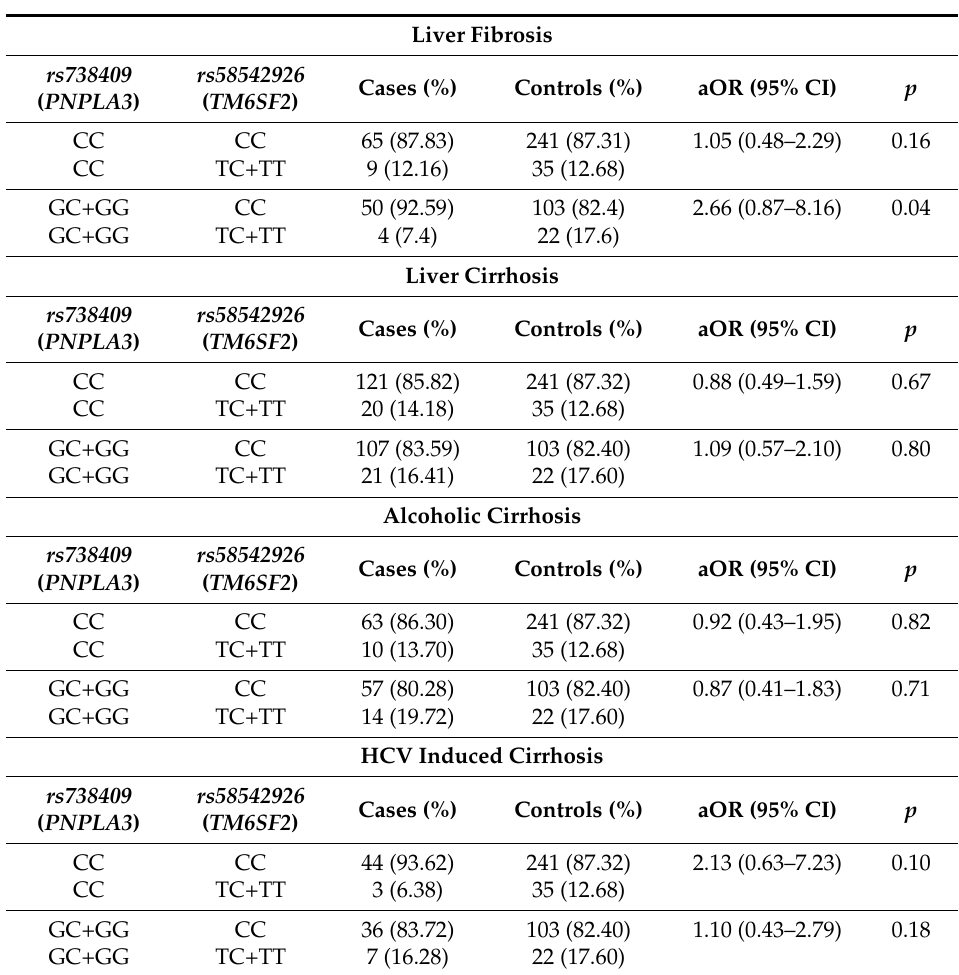
Table 4. Combined analysis of PNPLA3 and TM6SF2 genotypes.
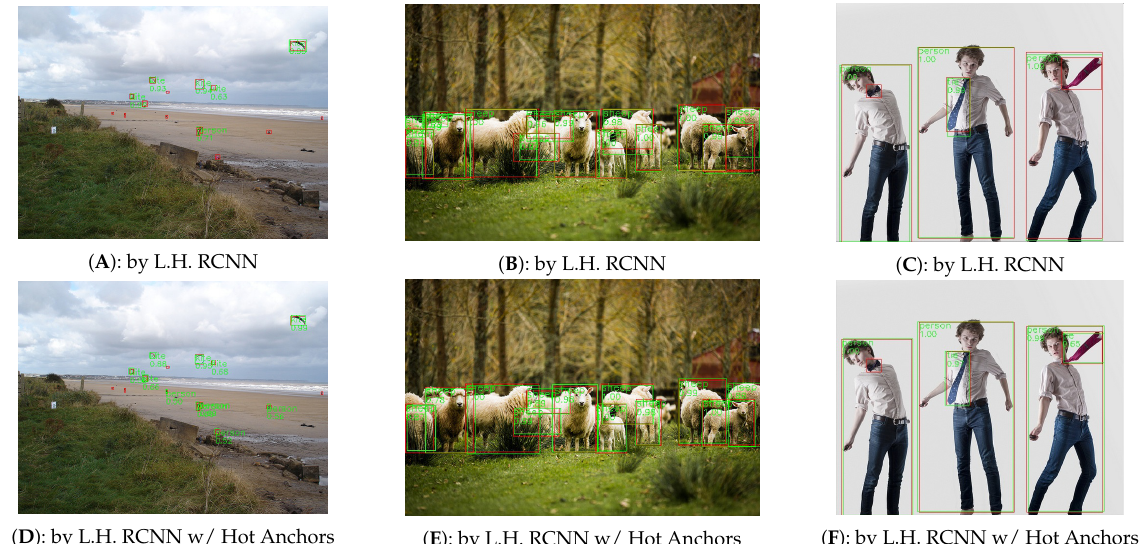
Figure 8. The comparison of detection results between Light Head RCNN [10] and Light Head RCNN with Hot Anchos. The ( A – C ) are the results detected by Light Head RCNN (Abbreviated as L.H. RCNN), and the ( D – F ) are the results detected by Light Head RCNN with Hot Anchors . The green boxes tagged by class label and classification score are the detection results, while the red boxes are the ground-truth boxes. All the images come from COCO2014-minival-set and have been resized to the same size for convenient display.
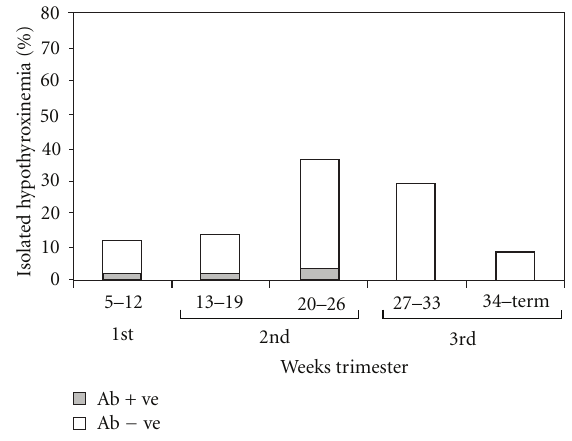
Figure 1: Frequency distribution of isolated hypothyroxinemia over the course of gestation in a series of 220 consecutive pregnant women from a mildly iodine-deficient area (from European Journal of Endocrinology, by Bioscientifica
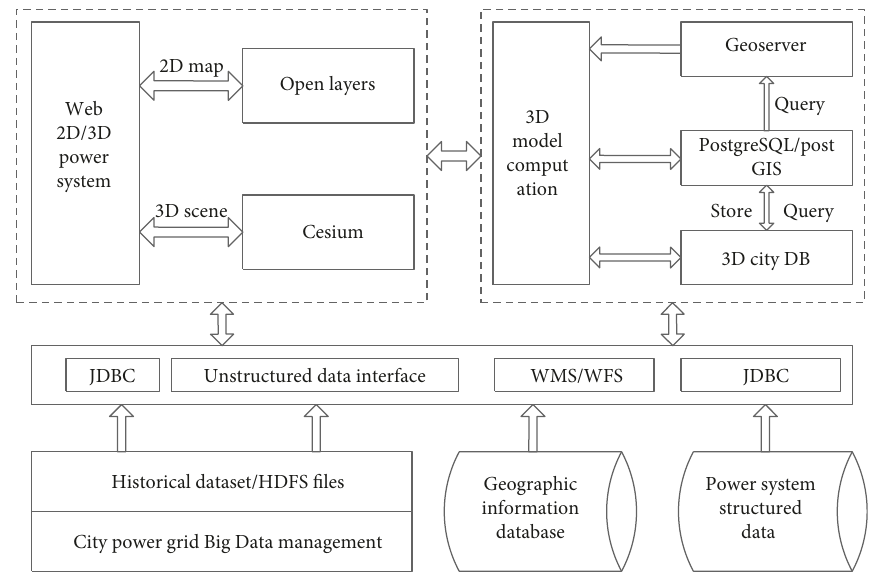
Figure 7: Framework of the 3D display system.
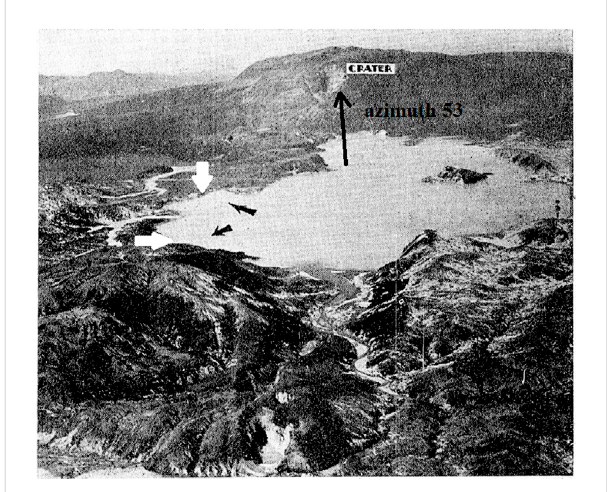
FIGURE 14 A c. 1936 aerial photograph of Lake Rotomahana, taken from the southwest. Warbrick ’ s 1936 black arrows point to his shoreline locations of the Terraces: the Pink Terraces in the second small bay below Boat Launch Bay and the White Terraces a little west of Tarata Peninsula. Based on Hochstetter ’ s survey, the white arrows point to our 2023 Terrace locations. The 1936 and 2023 arrows point to the same locations (New Zealand Herald, 16 May 1936, by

* Activity
Beginning with the line that contains "Figure 8. The" in the data above, please copy each line exactly until the last line, both ends included, skipping any pictures.

* Written response
Figure 8. The comparison of detection results between Light Head RCNN [10] and Light Head RCNN with Hot Anchos. The ( A – C ) are the results detected by Light Head RCNN (Abbreviated as L.H. RCNN), and the ( D – F ) are the results detected by Light Head RCNN with Hot Anchors . The green boxes tagged by class label and classification score are the detection results, while the red boxes are the ground-truth boxes. All the images come from COCO2014-minival-set and have been resized to the same size for convenient display.
Figure 1: Frequency distribution of isolated hypothyroxinemia over the course of gestation in a series of 220 consecutive pregnant women from a mildly iodine-deficient area (from European Journal of Endocrinology, by Bioscientifica
Figure 7: Framework of the 3D display system.
FIGURE 14 A c. 1936 aerial photograph of Lake Rotomahana, taken from the southwest. Warbrick ’ s 1936 black arrows point to his shoreline locations of the Terraces: the Pink Terraces in the second small bay below Boat Launch Bay and the White Terraces a little west of Tarata Peninsula. Based on Hochstetter ’ s survey, the white arrows point to our 2023 Terrace locations. The 1936 and 2023 arrows point to the same locations (New Zealand Herald, 16 May 1936, by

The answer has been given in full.